“It brings out their natural curiosity,” she says.
Her magic math lessons align with the Common Core State Standards (CCSS), and to help other teachers benefit from them, she’s posted them all on a new online network that was launched today by the National Education Association and BetterLesson, an education technology company.
The web site, CC.BetterLesson, features Romano’s and more than 3,000 classroom-ready lessons that are easily accessible, can be integrated into any curriculum, and are totally aligned with the CCSS. The lessons were developed and posted by more than 130 Master Teachers from every K-12 grade level for math and English Language Arts & Literacy. The site offers a 360-degree look at every lesson, including a reflections section. When posting a new lesson, a Master Teacher includes step-by-step instructions, videos of particular instructional strategies, thoughts on how they help implement the CCSS, and examples of student work.
“The lessons and resources being posted every day are from real people just like me — I am honest in my reflections about lesson components that should be changed or altered, and I get excited and whoop and holler when students’ thinking knocks my socks off,” Romano says. “Other educators can log in to the site and hear me and other Master Teachers talk about frustrations, celebrations, concerns. They can actually experience the lesson and gain knowledge about best practices, formative assessment, and instructional strategies that promote active and engaged students.”
Jamie Ewing is a fifth grade Master Teacher at Mount View Elementary School in Seattle, Washington, who has also posted dozens of lessons to CC.BetterLesson. He’s worked hard with his colleagues on his lessons to make sure they’re easily transferrable to other educators, and he says the collaboration that takes place on the site is one of its best features.
“There are so many great ideas being shared,” he says. “The educators that create the lessons also go back and add reflections after they teach the lessons and offer advice to an educator that might be trying it out for the first time: what to look for, extending the lesson and support ideas.”
If not for the collaborative lesson sharing, Ewing says every educator should take advantage of cc.betterlesson.com because of the CCSS support it provides.
“While we are all scrambling to make sure our lessons are CCSS aligned, here is a great site with amazing lessons that are already aligned for us. It doesn’t get any better than that,” he says. “As a National Board Certified Teacher, I know good lessons when I see them and these are really great lessons.
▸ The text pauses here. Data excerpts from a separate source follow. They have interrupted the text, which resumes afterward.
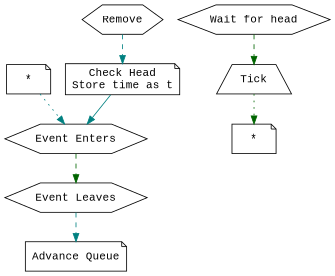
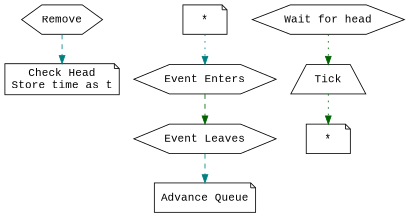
  digraph {
    fontname="Liberation Mono"
    node [fontname="Liberation Mono" shape=note]
    edge [color=teal fontname="Liberation Mono" style=dashed]
    n1 [label="Check Head\nStore time as t"]
    n2 [label="Event Enters" shape=hexagon]
    n3 [label="Wait for head" shape=hexagon]
    n4 [label=Tick shape=trapezium]
    n5 [label="Event Leaves" shape=hexagon]
    n6 [label="*"]
    n7 [label=Remove shape=hexagon]
    n8 [label="*"]
    n9 [label="Advance Queue"]
-   n1 -> n2 [style=solid]
    n2 -> n5 [color=darkgreen]
-   n3 -> n4 [color=darkgreen]
+   n3 -> n4 [color=darkgreen style=dotted]
    n4 -> n6 [color=darkgreen style=dotted]
    n5 -> n9
    n7 -> n1
    n8 -> n2 [style=dotted]
  }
You can even go into the site and watch full lessons being presented to see skilled educators in practice.”
Before the CCSS were introduced, 62 percent of teachers in the U.S. reported feeling unprepared for daily work in the classroom, according to the “Educating School Teachers” report. The new lesson-sharing network is designed to create a practical knowledge base of support of the best lessons available. BetterLesson will help prepare teachers by providing 5 to 10 lessons for every single common core standard. By the fall of 2015, the site will have more than 16,000 Master Teacher lessons.
“The new Common Core State Standards are a transformation for the students in our nation’s public school system and we owe it to them to provide teachers with the time, tools and resources to get it right,” said National Education Association President Dennis Van Roekel. “The best ideas for the classroom come from classroom teachers, and our new site will allow educators to share the lessons to help ensure all students have the skills they need to succeed.”
Every week, Master Teachers will be sharing new lessons, which other educators can use immediately. By the end of the project, each Master Teacher will have shared a full year’s worth of lessons (120 or more) on the cc.betterlesson site.
Melissa Romano is already well on her way.
“I believe this site’s potential to help teachers collaborate with each other at a much larger level than a local school district level will change teacher instruction in tremendous ways,” she says.